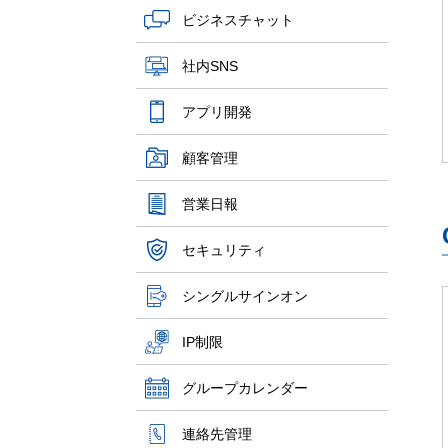
ビジネスチャット
社内SNS
アプリ開発
顧客管理
営業日報
セキュリティ
シングルサインオン
IP制限
グループカレンダー
連絡先管理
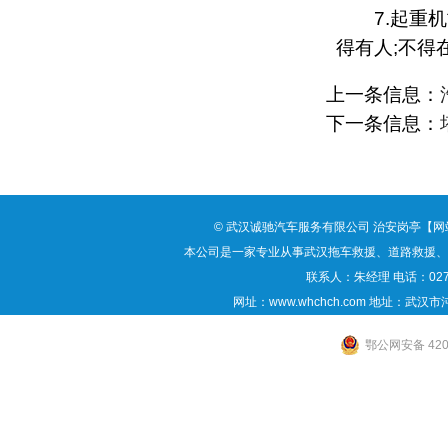
7.起重机司
得有人;不得
上一条信息：
下一条信息：
©
武汉诚驰汽车服务有限公司
治安岗亭
【
网
本公司是一家专业从事
武汉拖车救援
、道路救援、
联系人：朱经理 电话：027-88
网址：www.whchch.com 地址：武
鄂公网安备 4201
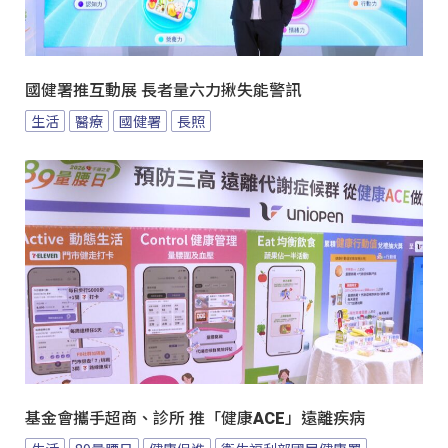
國健署推互動展 長者量六力揪失能警訊
生活
醫療
國健署
長照
基金會攜手超商、診所 推「健康ACE」遠離疾病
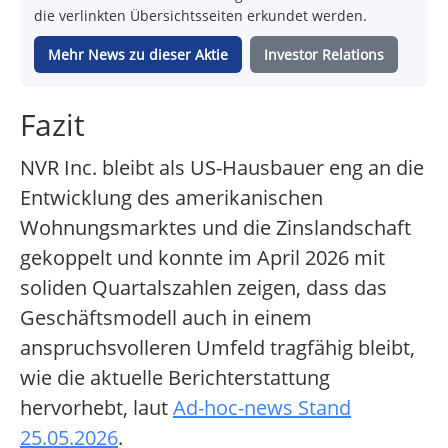
die verlinkten Übersichtsseiten erkundet werden.
Mehr News zu dieser Aktie
Investor Relations
Fazit
NVR Inc. bleibt als US-Hausbauer eng an die
Entwicklung des amerikanischen
Wohnungsmarktes und die Zinslandschaft
gekoppelt und konnte im April 2026 mit
soliden Quartalszahlen zeigen, dass das
Geschäftsmodell auch in einem
anspruchsvolleren Umfeld tragfähig bleibt,
wie die aktuelle Berichterstattung
hervorhebt, laut
Ad-hoc-news Stand
25.05.2026
.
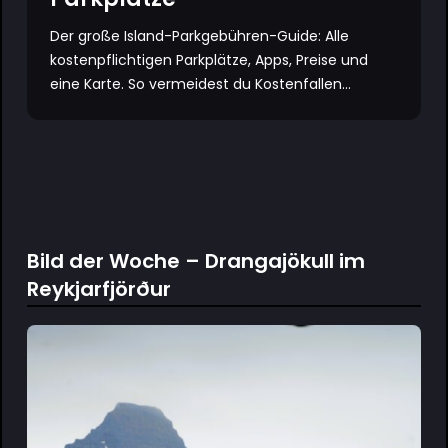
Der große Island-Parkgebühren-Guide: Alle
kostenpflichtigen Parkplätze, Apps, Preise und
eine Karte. So vermeidest du Kostenfallen...
Bild der Woche – Drangajökull im
Reykjarfjörður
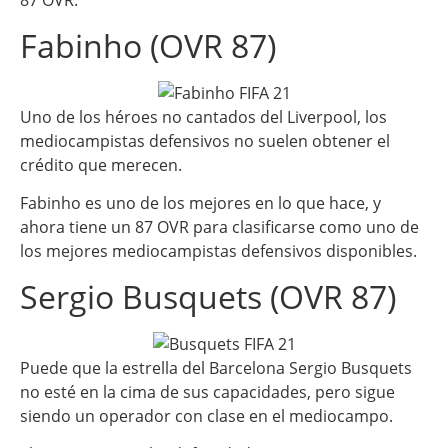
87 OVR.
Fabinho (OVR 87)
Uno de los héroes no cantados del Liverpool, los
mediocampistas defensivos no suelen obtener el
crédito que merecen.
Fabinho es uno de los mejores en lo que hace, y
ahora tiene un 87 OVR para clasificarse como uno de
los mejores mediocampistas defensivos disponibles.
Sergio Busquets (OVR 87)
Puede que la estrella del Barcelona Sergio Busquets
no esté en la cima de sus capacidades, pero sigue
siendo un operador con clase en el mediocampo.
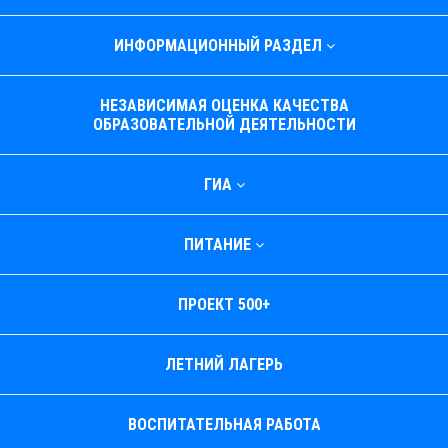
ИНФОРМАЦИОННЫЙ РАЗДЕЛ
НЕЗАВИСИМАЯ ОЦЕНКА КАЧЕСТВА
ОБРАЗОВАТЕЛЬНОЙ ДЕЯТЕЛЬНОСТИ
ГИА
ПИТАНИЕ
ПРОЕКТ 500+
ЛЕТНИЙ ЛАГЕРЬ
ВОСПИТАТЕЛЬНАЯ РАБОТА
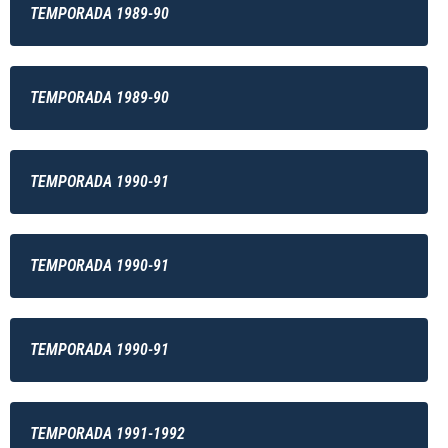
TEMPORADA 1989-90
TEMPORADA 1989-90
TEMPORADA 1990-91
TEMPORADA 1990-91
TEMPORADA 1990-91
TEMPORADA 1991-1992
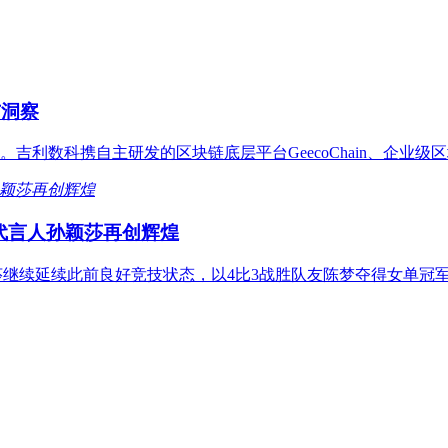
与洞察
。吉利数科携自主研发的区块链底层平台GeecoChain、企业级区块
和代言人孙颖莎再创辉煌
孙颖莎继续延续此前良好竞技状态，以4比3战胜队友陈梦夺得女单冠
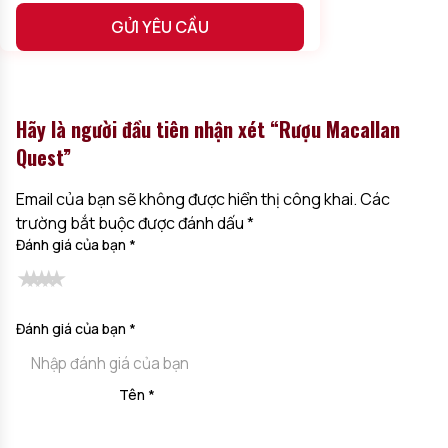
nhạt, phần nào thể hiện lòng mong muốn được yên bình, tự do
như những chú chim trên trời.
Alternative:
Sản phẩm này là 1 kiệt tác hòa hợp, bên cạnh đó còn được thiết
Hãy là người đầu tiên nhận xét “Rượu Macallan
kế tỉ mỉ, chỉn chu khiến người ta mê mẩn. Quý khách đang
muôn sở hữu chai rượu? Ghé ngay
Rượu Ngon 24H
để chốt
Quest”
đơn nhé.
Email của bạn sẽ không được hiển thị công khai.
Các
trường bắt buộc được đánh dấu
*
Đánh giá của bạn
*
Đánh giá của bạn
*
Tên
*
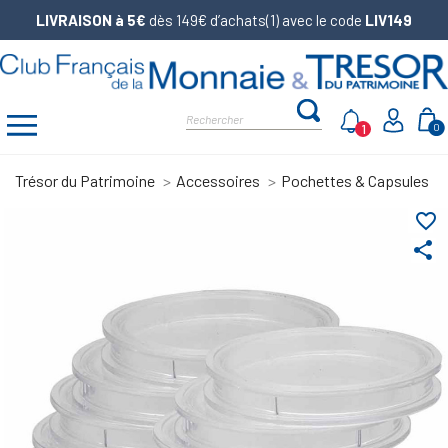
LIVRAISON à 5€
dès 149€ d’achats(1) avec le code
LIV149
1
0
Trésor du Patrimoine
Accessoires
Pochettes & Capsules
favorite_border
share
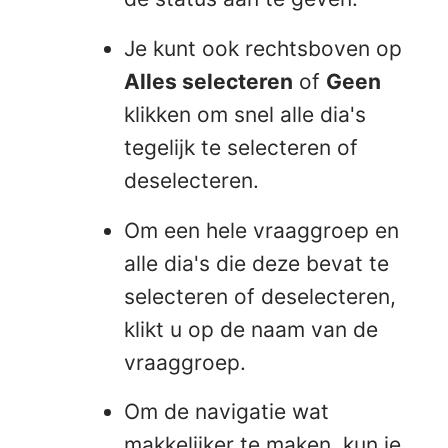
Je kunt ook rechtsboven op
Alles selecteren
of
Geen
klikken om snel alle dia's
tegelijk te selecteren of
deselecteren.
Om een hele vraaggroep en
alle dia's die deze bevat te
selecteren of deselecteren,
klikt u op de naam van de
vraaggroep.
Om de navigatie wat
makkelijker te maken, kun je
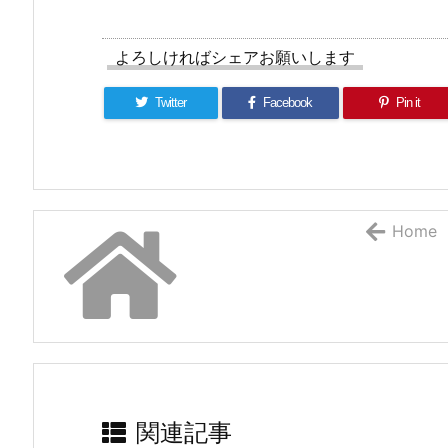
よろしければシェアお願いします
Twitter
Facebook
Pin it
Home
関連記事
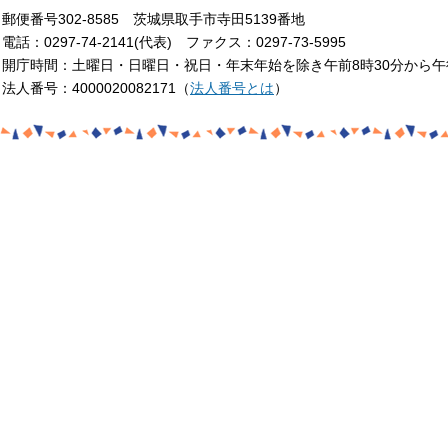
郵便番号302-8585 茨城県取手市寺田5139番地
電話：0297-74-2141(代表) ファクス：0297-73-5995
開庁時間：土曜日・日曜日・祝日・年末年始を除き午前8時30分から午
法人番号：4000020082171（
法人番号とは
）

——

_Directions for this task:_
Gather every line from the listing above in which "được" appears, and copy those lines.

_Solution to this problem:_
nhạt, phần nào thể hiện lòng mong muốn được yên bình, tự do
Sản phẩm này là 1 kiệt tác hòa hợp, bên cạnh đó còn được thiết
Email của bạn sẽ không được hiển thị công khai.
trường bắt buộc được đánh dấu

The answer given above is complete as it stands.